How do you define a “core” user? If you genuinely are a die-hard “core” user with years of Cubase experience, and have the time, then why not become a real Cubase beta tester?

If you break down all posts here, IMO it’s fairly easy to distinguish verified and confirmed bugs apart from users with questions or problems on the user end or problems with their own computer. It’s easy to see users wishing for features. It’s very easy to see users unhappy with either dropped functions or feature changes such as the new right-click change or floating transport. Steinberg representatives don’t ignore their own forum.

If anything it would be nice to see increasing communication between users and Steinberg representatives, especially with confirmed and verified issues. But even then, use caution because often a Steinberg representative can’t give more information because they aren’t the actual coder or person working on the problem. Give a date for a fix and something last minute goes wrong, guess who gets the blame? Martin helps out, but even he is limited. And NDA’s always exist due to competition.

FL and Ableton do not have nearly the amount of features found in Cubase. Not even PT or Logic. What may work with those DAWs doesn’t mean it would necessarily work with Cubase. I have confidence that someone in Steinberg marketing is aware of those public beta programs too.

Keep the big perspective in mind. A user forum represents a very small percentage of all users. I would guess the majority of all Cubase users are not even on C10. Many stay with what they need over time…even C6 for many. There are some users in forums that don’t even use Cubase as a tool to complete a track. Instead their hobby is to push every Cubase function and feature to the extreme as they are focused on Cubase or the other DAW’s alone. Then they expose the problems in forums. This is just one example of a person who loves to focus on DAW’s.

I’m not saying it wouldn’t necessarily work. I’m saying they are aware how other public forums work and unlike myself, they know the resources it would take including the potential pitfalls applicable to the Cubase environment that is unlike other DAW’s.

+1!!!

I have +1’d this before, I couldn’t find my post so it was probably in the old forum at this point. But yeah, years ago they did just this. There was the “stable” version, and then the public beta version that you could optionally run if you wanted. I think there was a forum/channel dedicated to that, and it was run quite a bit more strictly than the general forum. That was needed in order to keep the comments and answers and general thread progress usable.

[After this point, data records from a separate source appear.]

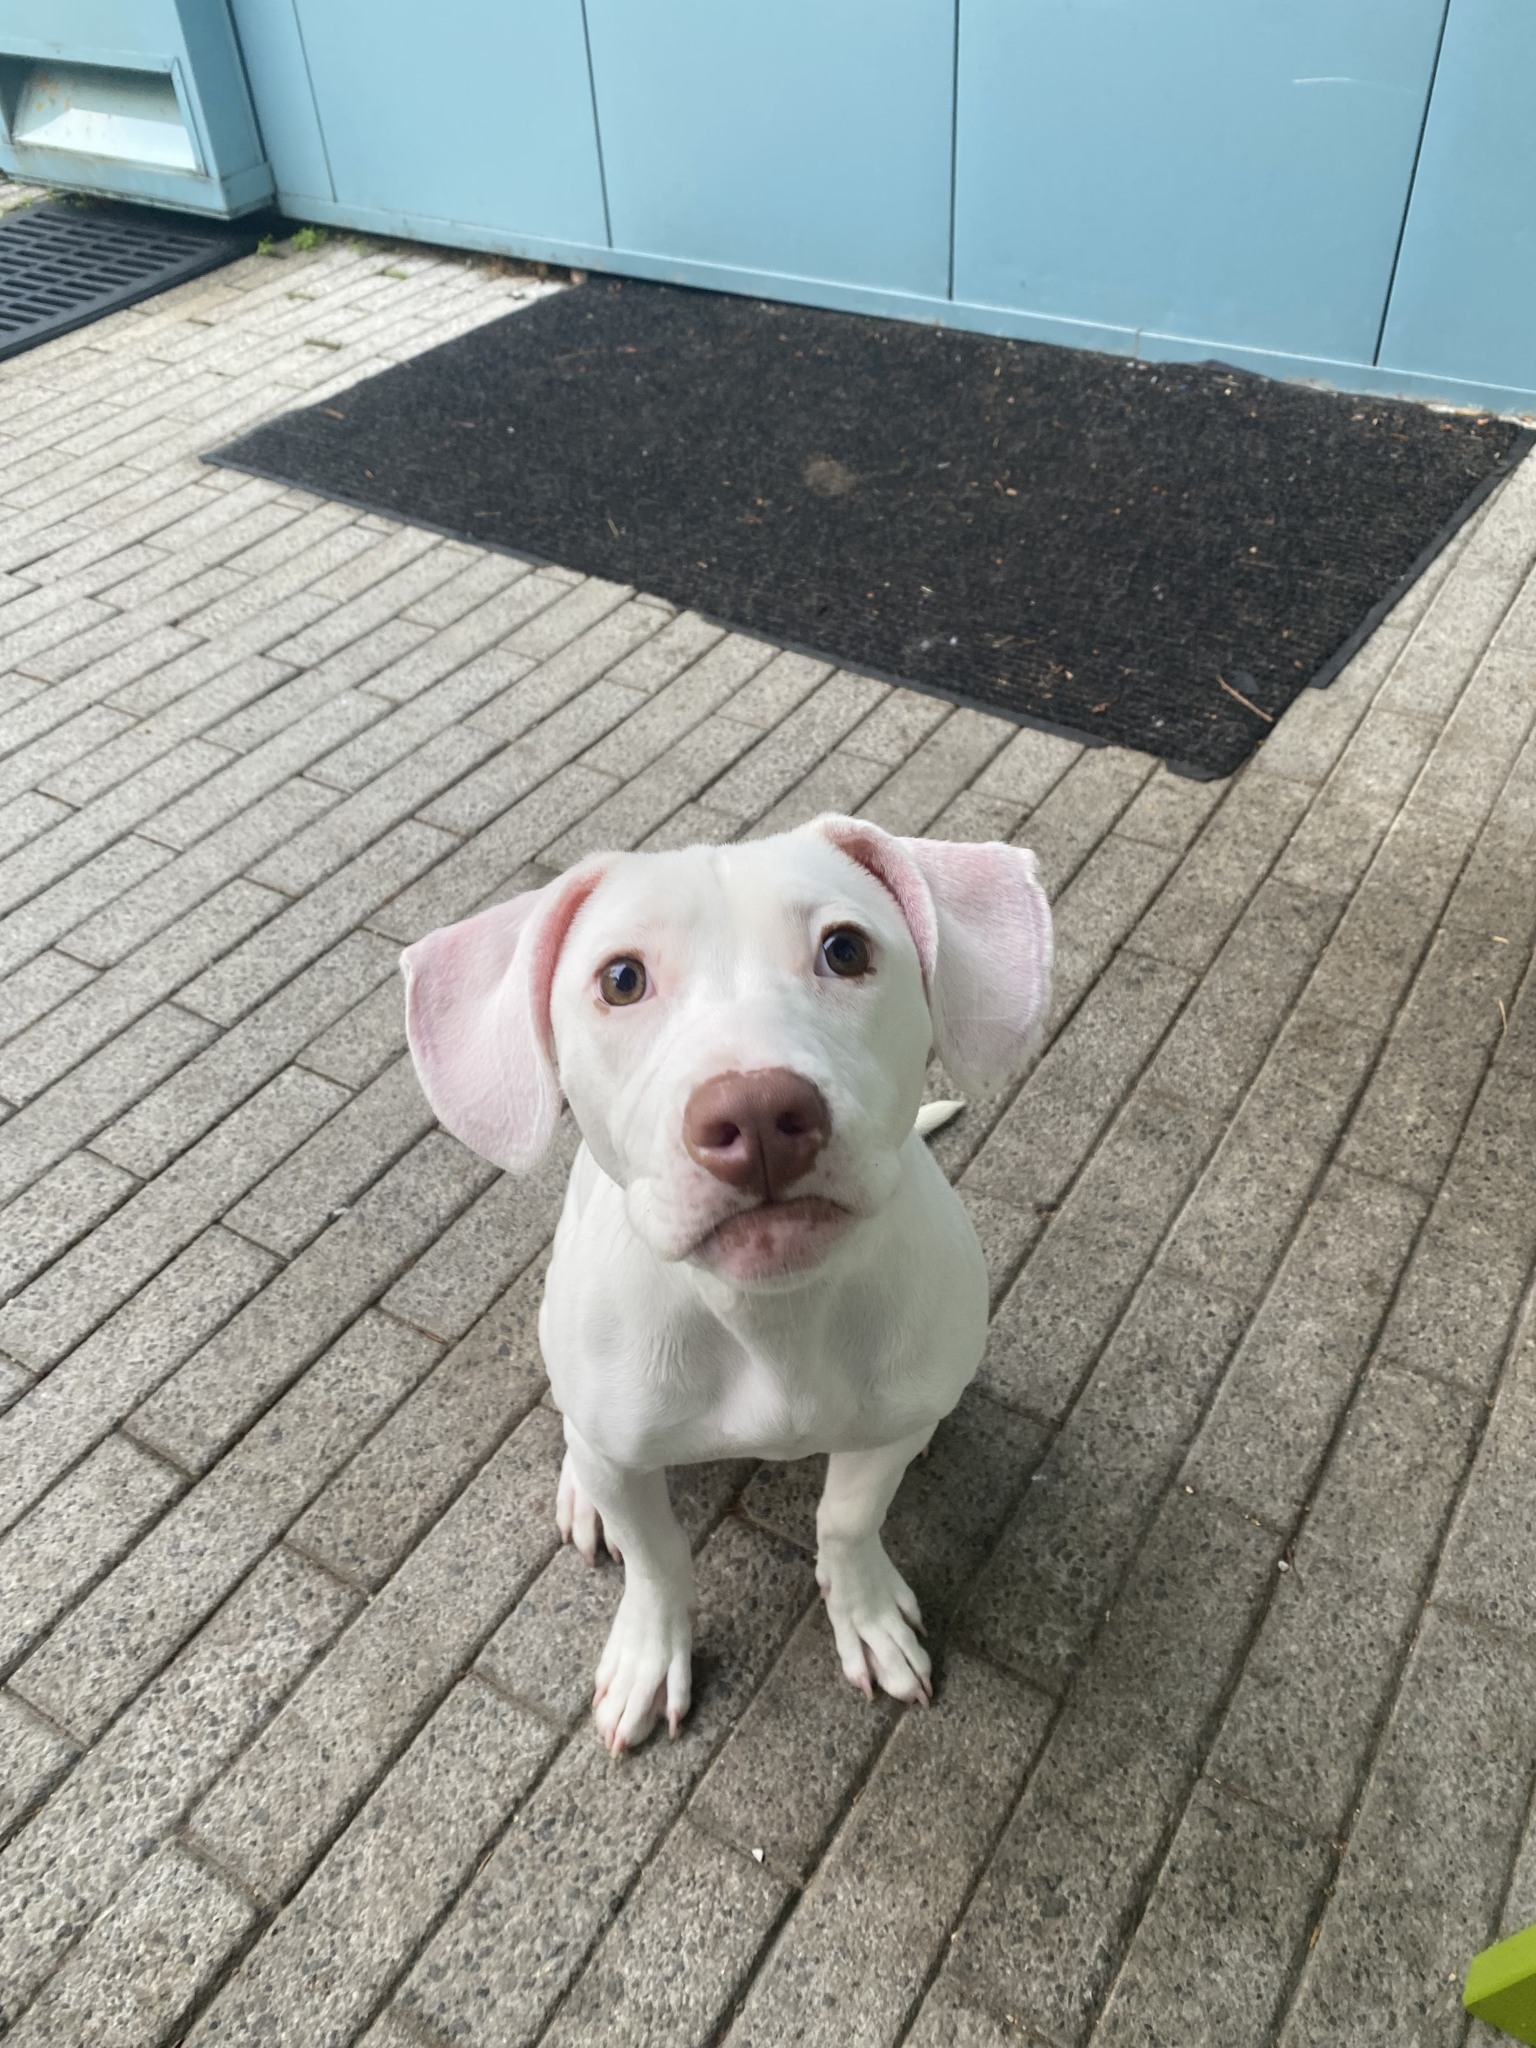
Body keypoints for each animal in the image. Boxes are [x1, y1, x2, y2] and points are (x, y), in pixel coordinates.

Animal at [403, 806, 1056, 1753]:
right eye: (622, 979)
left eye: (845, 950)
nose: (755, 1114)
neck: (766, 1316)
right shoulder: (629, 1457)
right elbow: (657, 1560)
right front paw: (649, 1653)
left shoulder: (883, 1426)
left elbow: (847, 1519)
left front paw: (865, 1616)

There was one dedicated Cubase dev who was highly active in that forum. If you found an issue, you could report it there and often within a small handful of days (or less) there would be an actual real back-and-forth with the dev, and very often the suggestions or fixes were added to the beta version, and often in the same week. A significant number of these issues were getting fixed regularly and quickly, and being able to witness and at times take part in the debugging and proposed fix discussions was a very positive experience. Not to mention that there was a regular stream of small but not insignificant fixes and occasional improvements.

@Steinberg, please bring back a public beta channel.